Amid the increasing trend of the market to leverage sustainable financing to fund energy-intensive data centres – a sector that is booming because of the rising power consumption involved in artificial intelligence ( AI )-related computing – the sustainability practices of some data centres are worrying investors, according to a recent report.
Despite most of the pure players in the data centre sector recording a fair overall environmental, social and governance ( ESG ) performance, a wide range of variation is found in how the centres assess their power usage efficiency, which greatly affects their environmental performance, causing it to record the lowest score among the three pillars of the data centre entities involved in Sustainable Fitch’s Understanding ESG Impact Assessments for Data Centres report ( as seen below ).
However, non-pure data centre players, such as Amazon, Meta and Alphabet, the report notes, that derive only a portion of revenue from data centres, managed to deliver more satisfying average or above results due to regulatory compliance.
Globally, data centre-related greenhouse gas emissions, according to the report, are expected to rise above 1000 terawatt-hours in 2030, three times that in 2020, of which a fifth will be used to power AI-related activities.
Water
Overall, a lack of information on water usage among data centre entities surveyed was observed, the Sustainable Fitch report notes, pointing to an oversight with respect to assessing their environmental impact. “Only a few entities disclose enough data on water usage effectiveness to establish a historical trend and understand how data centre operations are using water.”
Notably, water usage among global data centres in 2025 has almost doubled that of 2016 to 342 million gallons; and, the report highlights, the estimated amount of daily water use by data centres will increase by another 100 million gallons by 2030.
As well, water resources will be further strained by the increasing size of data centres, or hyperscale facilities, according to the report, which consume as much as five million gallons of water a day.
“At end-2024, more than 1,100 of these [hyperscale] facilities had been built, with about 59% of all installed capacity being attributable to US technology companies Alphabet, Amazon and Microsoft,” Sustainable Fitch notes. “In the context of water usage, the regional concentration of hyperscale data centres and data centres is an important contributor to increasingly high levels of water stress and scarcity.”

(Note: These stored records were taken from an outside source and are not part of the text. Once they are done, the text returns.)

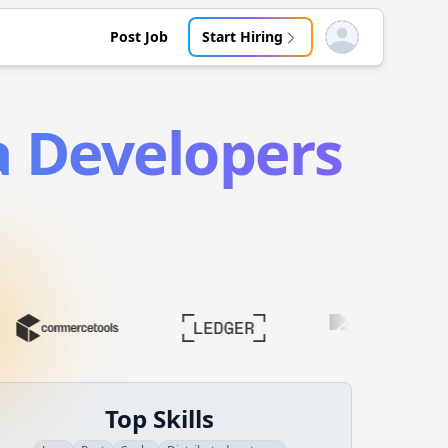
Post Job
Start Hiring
Open user menu
a
Developers
Top Skills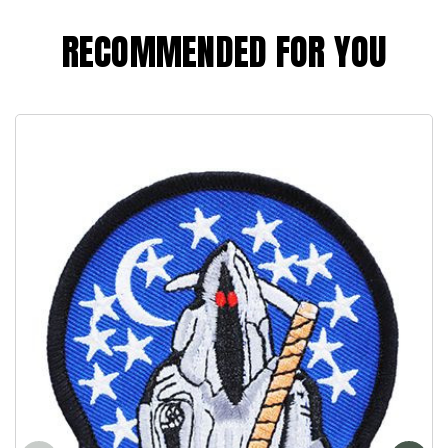
RECOMMENDED FOR YOU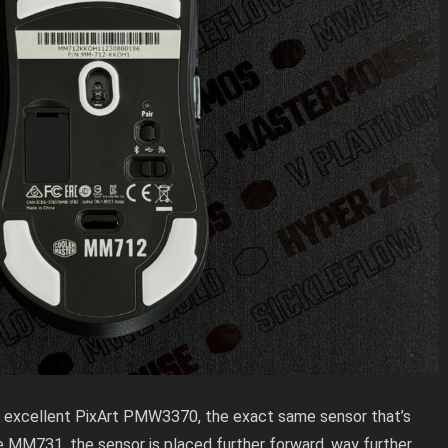
excellent PixArt PMW3370, the exact same sensor that’s
e MM731, the sensor is placed further forward, way further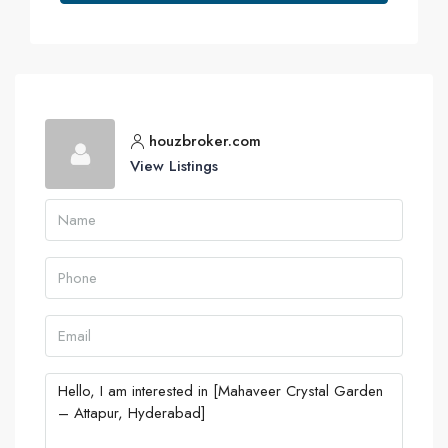
houzbroker.com
View Listings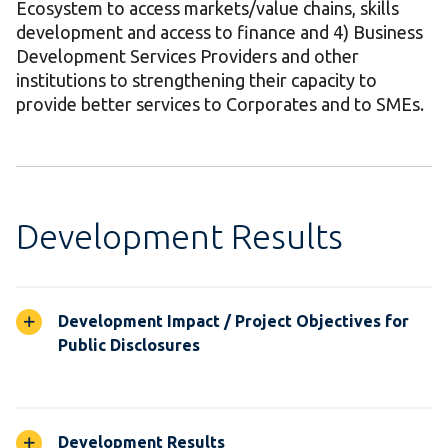
Ecosystem to access markets/value chains, skills
development and access to finance and 4) Business
Development Services Providers and other
institutions to strengthening their capacity to
provide better services to Corporates and to SMEs.
Development Results
Development Impact / Project Objectives for
Public Disclosures
Development Results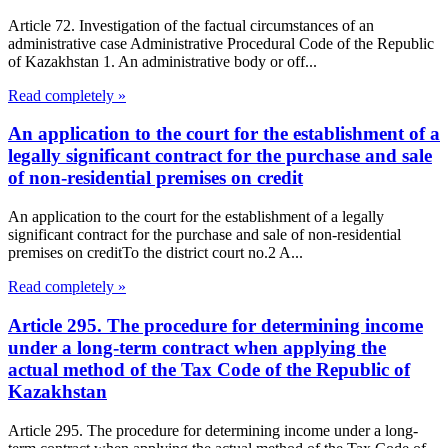
Article 72. Investigation of the factual circumstances of an
administrative case Administrative Procedural Code of the Republic
of Kazakhstan 1. An administrative body or off...
Read completely »
An application to the court for the establishment of a
legally significant contract for the purchase and sale
of non-residential premises on credit
An application to the court for the establishment of a legally
significant contract for the purchase and sale of non-residential
premises on creditTo the district court no.2 A...
Read completely »
Article 295. The procedure for determining income
under a long-term contract when applying the
actual method of the Tax Code of the Republic of
Kazakhstan
Article 295. The procedure for determining income under a long-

Attracting sustainability funding
As tech companies have most of their infrastructure projects focused around data centres, they feel a pressing need to shore up sustainability standards in an effort to rekindle the stagnating issuance of labelled debt. Market activities died down after the peak in 2021 and remain on track this year to take a deeper dive.
A tech sector looking for a stronger penetration into the sustainability market, Sustainability Fitch advises, needs to improve not only power effectiveness, but also water usage and operational performance, to make its sustainability commitments more realistic and measurable.
Deals done
While green issuances in Asia to support data centres are still at a nascent stage, an upbeat sentiment hints at growing activities. Currently, the deals are concentrated in Singapore and Malaysia.
In Malaysia, for example, data centres are being built by Singapore’s Princeton Digital Group with its US$280 million green loan; and the Chinese IT service provider GDS has raised US$270 million in green financing for its data centres there.
Earlier this year, Equinix, a global data centre company, made its debut in the Singapore dollar market through the issuance of a S$500 million ( US$385 million ) green bond that underpins its data centre projects in the Asia-Pacific.